[The task]
Each entry must be printed again without a single change.

[Input for this task]

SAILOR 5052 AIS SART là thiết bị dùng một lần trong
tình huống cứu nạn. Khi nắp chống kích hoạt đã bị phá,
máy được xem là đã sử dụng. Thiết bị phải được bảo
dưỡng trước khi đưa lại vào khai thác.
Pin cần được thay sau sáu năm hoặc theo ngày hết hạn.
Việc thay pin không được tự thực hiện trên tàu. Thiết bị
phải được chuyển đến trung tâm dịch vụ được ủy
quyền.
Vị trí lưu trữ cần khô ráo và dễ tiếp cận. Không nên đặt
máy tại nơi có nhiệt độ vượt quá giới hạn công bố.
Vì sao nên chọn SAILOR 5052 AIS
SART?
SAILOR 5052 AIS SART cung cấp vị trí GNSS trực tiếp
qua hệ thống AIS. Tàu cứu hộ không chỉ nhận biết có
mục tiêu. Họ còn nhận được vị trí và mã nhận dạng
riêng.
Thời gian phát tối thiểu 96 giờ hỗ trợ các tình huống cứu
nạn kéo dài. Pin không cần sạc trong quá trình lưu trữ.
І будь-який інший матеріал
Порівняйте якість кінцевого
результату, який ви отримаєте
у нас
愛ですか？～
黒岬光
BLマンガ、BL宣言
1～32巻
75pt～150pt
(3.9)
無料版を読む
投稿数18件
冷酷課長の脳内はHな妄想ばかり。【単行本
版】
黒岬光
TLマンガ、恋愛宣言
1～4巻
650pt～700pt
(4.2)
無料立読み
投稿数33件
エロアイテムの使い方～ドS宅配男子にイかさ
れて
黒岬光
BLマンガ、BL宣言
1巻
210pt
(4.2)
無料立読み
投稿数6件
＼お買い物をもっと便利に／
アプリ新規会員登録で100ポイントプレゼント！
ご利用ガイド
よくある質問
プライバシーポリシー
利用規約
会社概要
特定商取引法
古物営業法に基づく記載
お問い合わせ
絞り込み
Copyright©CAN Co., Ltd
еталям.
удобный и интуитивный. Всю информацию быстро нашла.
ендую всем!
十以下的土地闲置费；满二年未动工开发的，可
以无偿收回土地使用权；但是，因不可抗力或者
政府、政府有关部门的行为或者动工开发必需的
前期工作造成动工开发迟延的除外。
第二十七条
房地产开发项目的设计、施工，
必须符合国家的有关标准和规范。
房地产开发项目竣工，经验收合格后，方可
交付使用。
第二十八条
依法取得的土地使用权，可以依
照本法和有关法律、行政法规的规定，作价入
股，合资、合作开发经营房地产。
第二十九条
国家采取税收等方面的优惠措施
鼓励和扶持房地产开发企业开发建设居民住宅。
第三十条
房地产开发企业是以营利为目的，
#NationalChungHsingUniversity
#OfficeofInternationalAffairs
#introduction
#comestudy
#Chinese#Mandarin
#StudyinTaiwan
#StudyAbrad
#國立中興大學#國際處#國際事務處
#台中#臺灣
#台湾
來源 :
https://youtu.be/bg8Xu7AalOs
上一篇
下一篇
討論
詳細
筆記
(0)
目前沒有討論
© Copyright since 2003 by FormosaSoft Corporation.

[Task output]
SAILOR 5052 AIS SART là thiết bị dùng một lần trong
tình huống cứu nạn. Khi nắp chống kích hoạt đã bị phá,
máy được xem là đã sử dụng. Thiết bị phải được bảo
dưỡng trước khi đưa lại vào khai thác.
Pin cần được thay sau sáu năm hoặc theo ngày hết hạn.
Việc thay pin không được tự thực hiện trên tàu. Thiết bị
phải được chuyển đến trung tâm dịch vụ được ủy
quyền.
Vị trí lưu trữ cần khô ráo và dễ tiếp cận. Không nên đặt
máy tại nơi có nhiệt độ vượt quá giới hạn công bố.
Vì sao nên chọn SAILOR 5052 AIS
SART?
SAILOR 5052 AIS SART cung cấp vị trí GNSS trực tiếp
qua hệ thống AIS. Tàu cứu hộ không chỉ nhận biết có
mục tiêu. Họ còn nhận được vị trí và mã nhận dạng
riêng.
Thời gian phát tối thiểu 96 giờ hỗ trợ các tình huống cứu
nạn kéo dài. Pin không cần sạc trong quá trình lưu trữ.
І будь-який інший матеріал
Порівняйте якість кінцевого
результату, який ви отримаєте
у нас
愛ですか？～
黒岬光
BLマンガ、BL宣言
1～32巻
75pt～150pt
(3.9)
無料版を読む
投稿数18件
冷酷課長の脳内はHな妄想ばかり。【単行本
版】
黒岬光
TLマンガ、恋愛宣言
1～4巻
650pt～700pt
(4.2)
無料立読み
投稿数33件
エロアイテムの使い方～ドS宅配男子にイかさ
れて
黒岬光
BLマンガ、BL宣言
1巻
210pt
(4.2)
無料立読み
投稿数6件
＼お買い物をもっと便利に／
アプリ新規会員登録で100ポイントプレゼント！
ご利用ガイド
よくある質問
プライバシーポリシー
利用規約
会社概要
特定商取引法
古物営業法に基づく記載
お問い合わせ
絞り込み
Copyright©CAN Co., Ltd
еталям.
удобный и интуитивный. Всю информацию быстро нашла.
ендую всем!
十以下的土地闲置费；满二年未动工开发的，可
以无偿收回土地使用权；但是，因不可抗力或者
政府、政府有关部门的行为或者动工开发必需的
前期工作造成动工开发迟延的除外。
第二十七条
房地产开发项目的设计、施工，
必须符合国家的有关标准和规范。
房地产开发项目竣工，经验收合格后，方可
交付使用。
第二十八条
依法取得的土地使用权，可以依
照本法和有关法律、行政法规的规定，作价入
股，合资、合作开发经营房地产。
第二十九条
国家采取税收等方面的优惠措施
鼓励和扶持房地产开发企业开发建设居民住宅。
第三十条
房地产开发企业是以营利为目的，
#NationalChungHsingUniversity
#OfficeofInternationalAffairs
#introduction
#comestudy
#Chinese#Mandarin
#StudyinTaiwan
#StudyAbrad
#國立中興大學#國際處#國際事務處
#台中#臺灣
#台湾
來源 :
https://youtu.be/bg8Xu7AalOs
上一篇
下一篇
討論
詳細
筆記
(0)
目前沒有討論
© Copyright since 2003 by FormosaSoft Corporation.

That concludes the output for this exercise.